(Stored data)
——
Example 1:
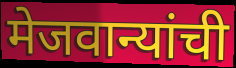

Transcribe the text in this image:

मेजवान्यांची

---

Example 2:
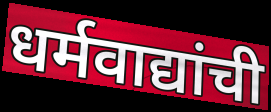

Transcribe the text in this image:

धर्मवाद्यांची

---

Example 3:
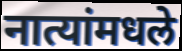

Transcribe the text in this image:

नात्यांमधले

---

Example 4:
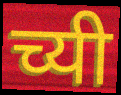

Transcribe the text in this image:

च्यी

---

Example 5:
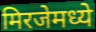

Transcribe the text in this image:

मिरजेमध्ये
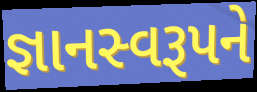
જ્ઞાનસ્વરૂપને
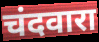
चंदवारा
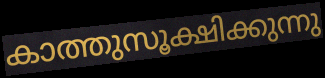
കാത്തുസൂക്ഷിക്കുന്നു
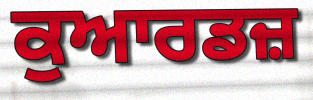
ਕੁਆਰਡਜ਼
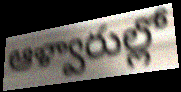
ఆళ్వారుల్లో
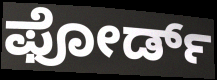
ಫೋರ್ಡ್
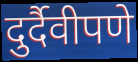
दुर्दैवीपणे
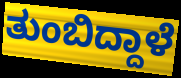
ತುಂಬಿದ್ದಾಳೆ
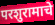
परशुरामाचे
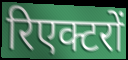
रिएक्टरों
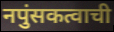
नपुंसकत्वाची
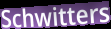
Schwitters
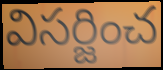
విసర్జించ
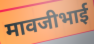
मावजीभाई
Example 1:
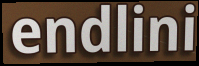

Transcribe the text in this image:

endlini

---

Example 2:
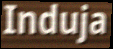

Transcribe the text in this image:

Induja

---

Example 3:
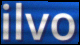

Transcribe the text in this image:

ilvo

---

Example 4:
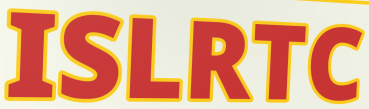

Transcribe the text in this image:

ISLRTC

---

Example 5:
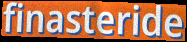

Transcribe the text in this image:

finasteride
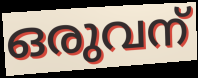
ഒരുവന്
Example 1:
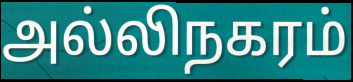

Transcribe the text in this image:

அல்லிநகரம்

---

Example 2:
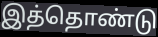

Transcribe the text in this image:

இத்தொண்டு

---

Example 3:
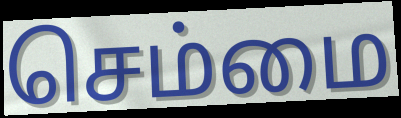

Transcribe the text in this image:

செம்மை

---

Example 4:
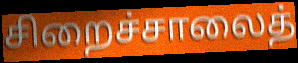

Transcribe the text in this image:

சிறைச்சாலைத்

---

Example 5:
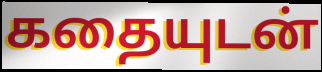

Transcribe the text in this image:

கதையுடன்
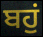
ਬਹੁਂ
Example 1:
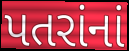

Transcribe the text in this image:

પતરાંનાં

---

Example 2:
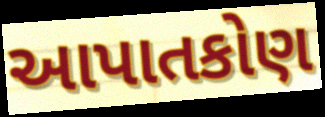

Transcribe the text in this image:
——
__Work instructions__
Could you reproduce every record above exactly, leaving out any pictures?

__Answer to the exercise__
Example 1:

Transcribe the text in this image:

मेजवान्यांची

---

Example 2:

Transcribe the text in this image:

धर्मवाद्यांची

---

Example 3:

Transcribe the text in this image:

नात्यांमधले

---

Example 4:

Transcribe the text in this image:

च्यी

---

Example 5:

Transcribe the text in this image:

मिरजेमध्ये
જ્ઞાનસ્વરૂપને
चंदवारा
കാത്തുസൂക്ഷിക്കുന്നു
ਕੁਆਰਡਜ਼
ఆళ్వారుల్లో
ಫೋರ್ಡ್
दुर्दैवीपणे
ತುಂಬಿದ್ದಾಳೆ
परशुरामाचे
रिएक्टरों
नपुंसकत्वाची
Schwitters
విసర్జించ
मावजीभाई
Example 1:

Transcribe the text in this image:

endlini

---

Example 2:

Transcribe the text in this image:

Induja

---

Example 3:

Transcribe the text in this image:

ilvo

---

Example 4:

Transcribe the text in this image:

ISLRTC

---

Example 5:

Transcribe the text in this image:

finasteride
ഒരുവന്
Example 1:

Transcribe the text in this image:

அல்லிநகரம்

---

Example 2:

Transcribe the text in this image:

இத்தொண்டு

---

Example 3:

Transcribe the text in this image:

செம்மை

---

Example 4:

Transcribe the text in this image:

சிறைச்சாலைத்

---

Example 5:

Transcribe the text in this image:

கதையுடன்
ਬਹੁਂ
Example 1:

Transcribe the text in this image:

પતરાંનાં

---

Example 2:

Transcribe the text in this image:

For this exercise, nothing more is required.